> **What to produce**: Retype exactly the lines from the one that contains "trash can: none" through the end of the listing, both included, but not the pictures.

> **Information supplied**:
▬▬▬

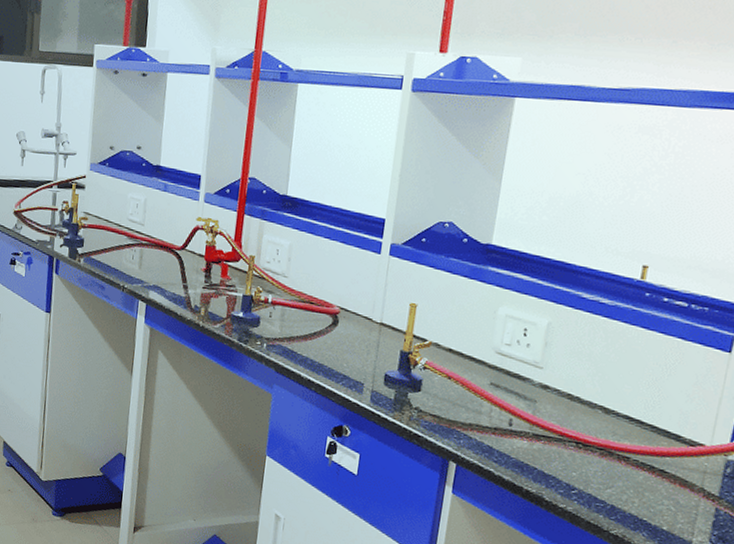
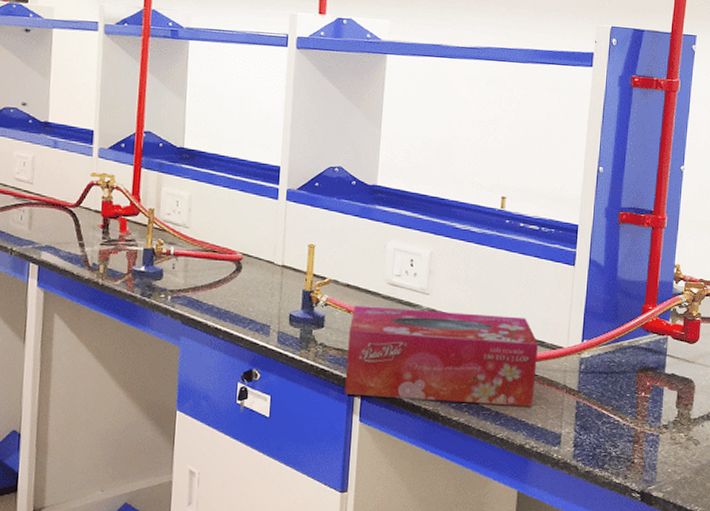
tissue box: none [437,372,673,507] -> present [344,305,538,407]

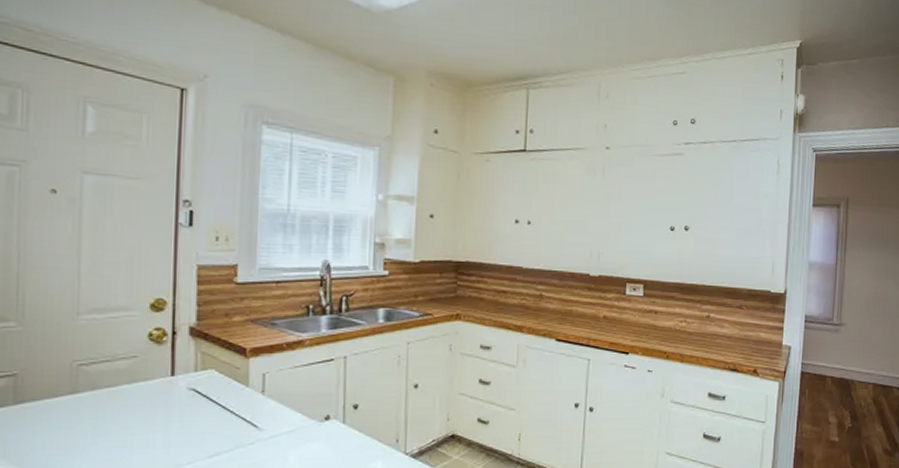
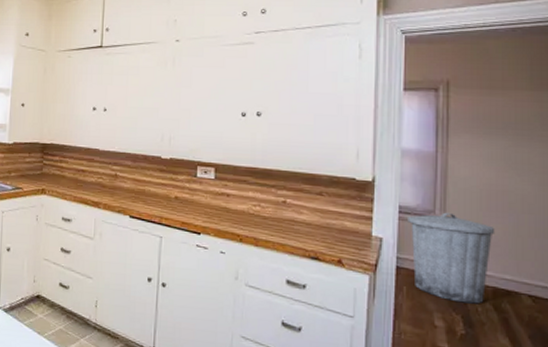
trash can: none [811,319,877,400] -> present [408,212,495,304]

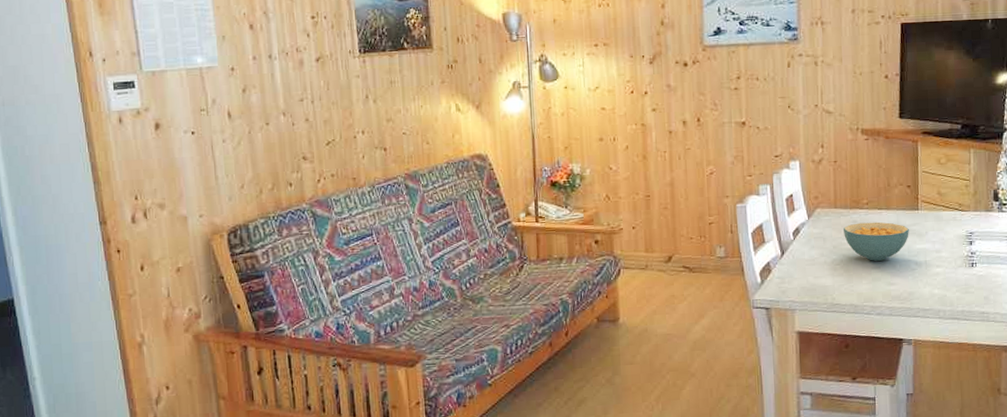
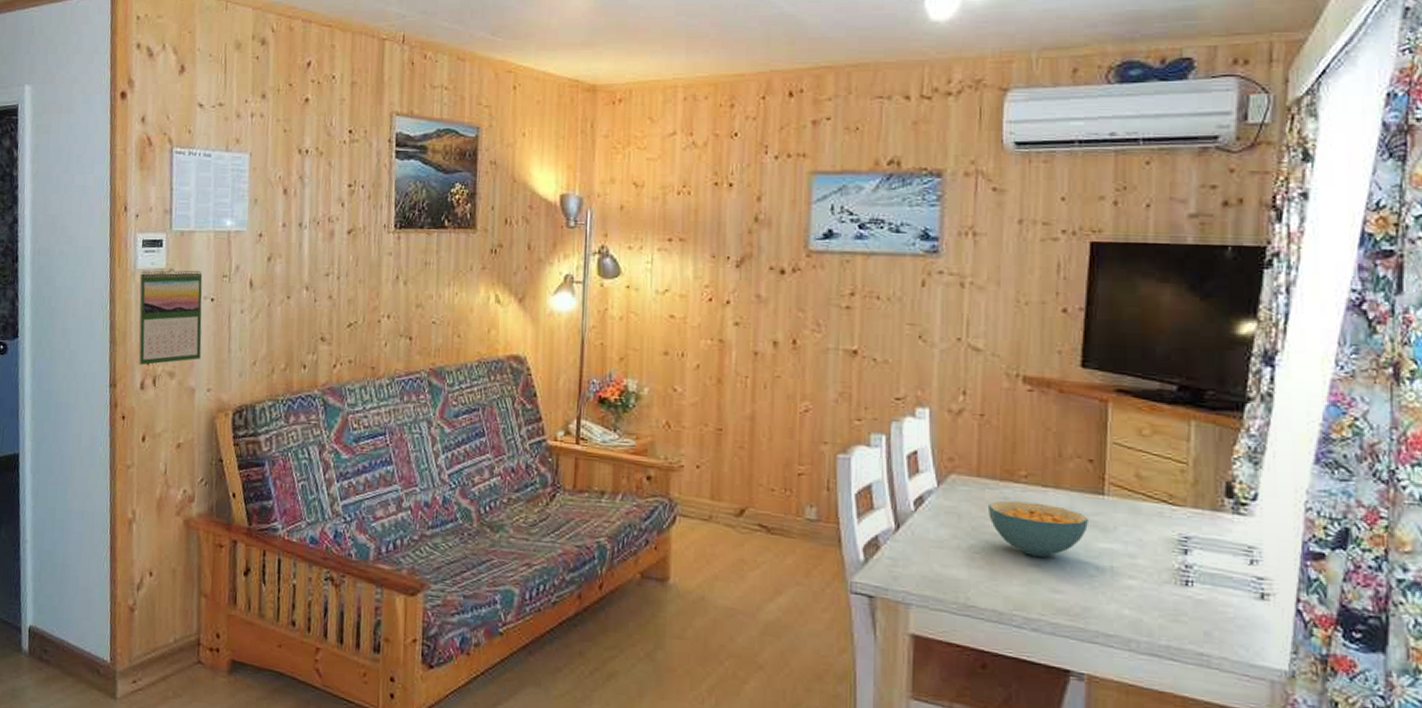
calendar: none [115,106,189,201] -> present [138,269,203,366]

▬▬▬

> **Answer to this problem**:
trash can: none [811,319,877,400] -> present [408,212,495,304]

calendar: none [115,106,189,201] -> present [138,269,203,366]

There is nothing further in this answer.